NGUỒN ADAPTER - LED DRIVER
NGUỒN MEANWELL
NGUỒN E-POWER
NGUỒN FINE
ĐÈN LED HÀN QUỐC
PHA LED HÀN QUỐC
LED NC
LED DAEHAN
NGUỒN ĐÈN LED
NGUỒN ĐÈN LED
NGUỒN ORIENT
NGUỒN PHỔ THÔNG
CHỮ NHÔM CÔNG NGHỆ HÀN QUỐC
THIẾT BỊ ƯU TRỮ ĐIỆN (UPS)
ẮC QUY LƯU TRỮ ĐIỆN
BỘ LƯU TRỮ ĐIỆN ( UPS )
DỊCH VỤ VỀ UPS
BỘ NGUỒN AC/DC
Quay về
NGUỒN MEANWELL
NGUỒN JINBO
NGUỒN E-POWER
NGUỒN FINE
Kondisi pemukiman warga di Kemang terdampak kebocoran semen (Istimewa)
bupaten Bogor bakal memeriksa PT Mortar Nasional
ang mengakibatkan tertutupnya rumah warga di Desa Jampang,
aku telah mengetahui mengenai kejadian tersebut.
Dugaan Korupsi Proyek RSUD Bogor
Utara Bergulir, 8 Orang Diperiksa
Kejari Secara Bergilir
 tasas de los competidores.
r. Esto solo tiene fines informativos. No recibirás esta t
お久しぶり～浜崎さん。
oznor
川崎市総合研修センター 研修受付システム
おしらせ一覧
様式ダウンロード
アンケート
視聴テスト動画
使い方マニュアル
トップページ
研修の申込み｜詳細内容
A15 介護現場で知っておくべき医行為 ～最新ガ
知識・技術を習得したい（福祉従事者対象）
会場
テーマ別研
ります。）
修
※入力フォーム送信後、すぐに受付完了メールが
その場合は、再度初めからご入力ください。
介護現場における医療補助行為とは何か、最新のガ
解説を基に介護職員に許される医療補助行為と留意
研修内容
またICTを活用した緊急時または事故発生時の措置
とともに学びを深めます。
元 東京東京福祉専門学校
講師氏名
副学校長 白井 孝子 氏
+===+
**WORK TO BE COMPLETED:**
Give back exactly the lines from the one that contains "研修の申込み｜詳細内容" to the end of the data above, both of those lines included.

**EXERCISE OUTPUT:**
研修の申込み｜詳細内容
A15 介護現場で知っておくべき医行為 ～最新ガ
知識・技術を習得したい（福祉従事者対象）
会場
テーマ別研
ります。）
修
※入力フォーム送信後、すぐに受付完了メールが
その場合は、再度初めからご入力ください。
介護現場における医療補助行為とは何か、最新のガ
解説を基に介護職員に許される医療補助行為と留意
研修内容
またICTを活用した緊急時または事故発生時の措置
とともに学びを深めます。
元 東京東京福祉専門学校
講師氏名
副学校長 白井 孝子 氏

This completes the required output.